◆ TASK DIRECTIONS ◆
Once you reach the line that contains "Andrew A. Lamb", retype it and every line after it exactly, ending with the last line of the entries.

....

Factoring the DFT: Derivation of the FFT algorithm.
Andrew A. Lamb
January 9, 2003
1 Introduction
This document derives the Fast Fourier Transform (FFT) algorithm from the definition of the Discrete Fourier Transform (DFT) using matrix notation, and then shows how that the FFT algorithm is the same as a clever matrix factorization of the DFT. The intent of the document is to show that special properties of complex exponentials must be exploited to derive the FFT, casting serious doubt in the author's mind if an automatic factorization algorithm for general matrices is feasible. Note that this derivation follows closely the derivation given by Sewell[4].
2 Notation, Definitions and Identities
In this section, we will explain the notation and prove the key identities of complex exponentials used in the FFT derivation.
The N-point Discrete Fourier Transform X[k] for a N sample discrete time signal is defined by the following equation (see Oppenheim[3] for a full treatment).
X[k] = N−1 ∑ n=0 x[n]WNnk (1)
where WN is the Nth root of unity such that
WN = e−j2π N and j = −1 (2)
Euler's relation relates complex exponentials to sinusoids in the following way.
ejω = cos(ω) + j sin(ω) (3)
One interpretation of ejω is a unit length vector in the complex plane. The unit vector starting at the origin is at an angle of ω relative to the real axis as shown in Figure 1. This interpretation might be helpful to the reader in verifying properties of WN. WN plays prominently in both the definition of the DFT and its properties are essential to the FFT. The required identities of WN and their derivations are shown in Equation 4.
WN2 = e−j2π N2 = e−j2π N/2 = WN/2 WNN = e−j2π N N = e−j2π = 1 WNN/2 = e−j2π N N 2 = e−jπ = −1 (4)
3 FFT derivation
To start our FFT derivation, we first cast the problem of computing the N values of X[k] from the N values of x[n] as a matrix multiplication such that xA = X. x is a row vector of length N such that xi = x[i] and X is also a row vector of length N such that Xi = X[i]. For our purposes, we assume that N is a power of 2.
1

....

◆ FINISHED EXERCISE ◆
Andrew A. Lamb
January 9, 2003
1 Introduction
This document derives the Fast Fourier Transform (FFT) algorithm from the definition of the Discrete Fourier Transform (DFT) using matrix notation, and then shows how that the FFT algorithm is the same as a clever matrix factorization of the DFT. The intent of the document is to show that special properties of complex exponentials must be exploited to derive the FFT, casting serious doubt in the author's mind if an automatic factorization algorithm for general matrices is feasible. Note that this derivation follows closely the derivation given by Sewell[4].
2 Notation, Definitions and Identities
In this section, we will explain the notation and prove the key identities of complex exponentials used in the FFT derivation.
The N-point Discrete Fourier Transform X[k] for a N sample discrete time signal is defined by the following equation (see Oppenheim[3] for a full treatment).
X[k] = N−1 ∑ n=0 x[n]WNnk (1)
where WN is the Nth root of unity such that
WN = e−j2π N and j = −1 (2)
Euler's relation relates complex exponentials to sinusoids in the following way.
ejω = cos(ω) + j sin(ω) (3)
One interpretation of ejω is a unit length vector in the complex plane. The unit vector starting at the origin is at an angle of ω relative to the real axis as shown in Figure 1. This interpretation might be helpful to the reader in verifying properties of WN. WN plays prominently in both the definition of the DFT and its properties are essential to the FFT. The required identities of WN and their derivations are shown in Equation 4.
WN2 = e−j2π N2 = e−j2π N/2 = WN/2 WNN = e−j2π N N = e−j2π = 1 WNN/2 = e−j2π N N 2 = e−jπ = −1 (4)
3 FFT derivation
To start our FFT derivation, we first cast the problem of computing the N values of X[k] from the N values of x[n] as a matrix multiplication such that xA = X. x is a row vector of length N such that xi = x[i] and X is also a row vector of length N such that Xi = X[i]. For our purposes, we assume that N is a power of 2.
1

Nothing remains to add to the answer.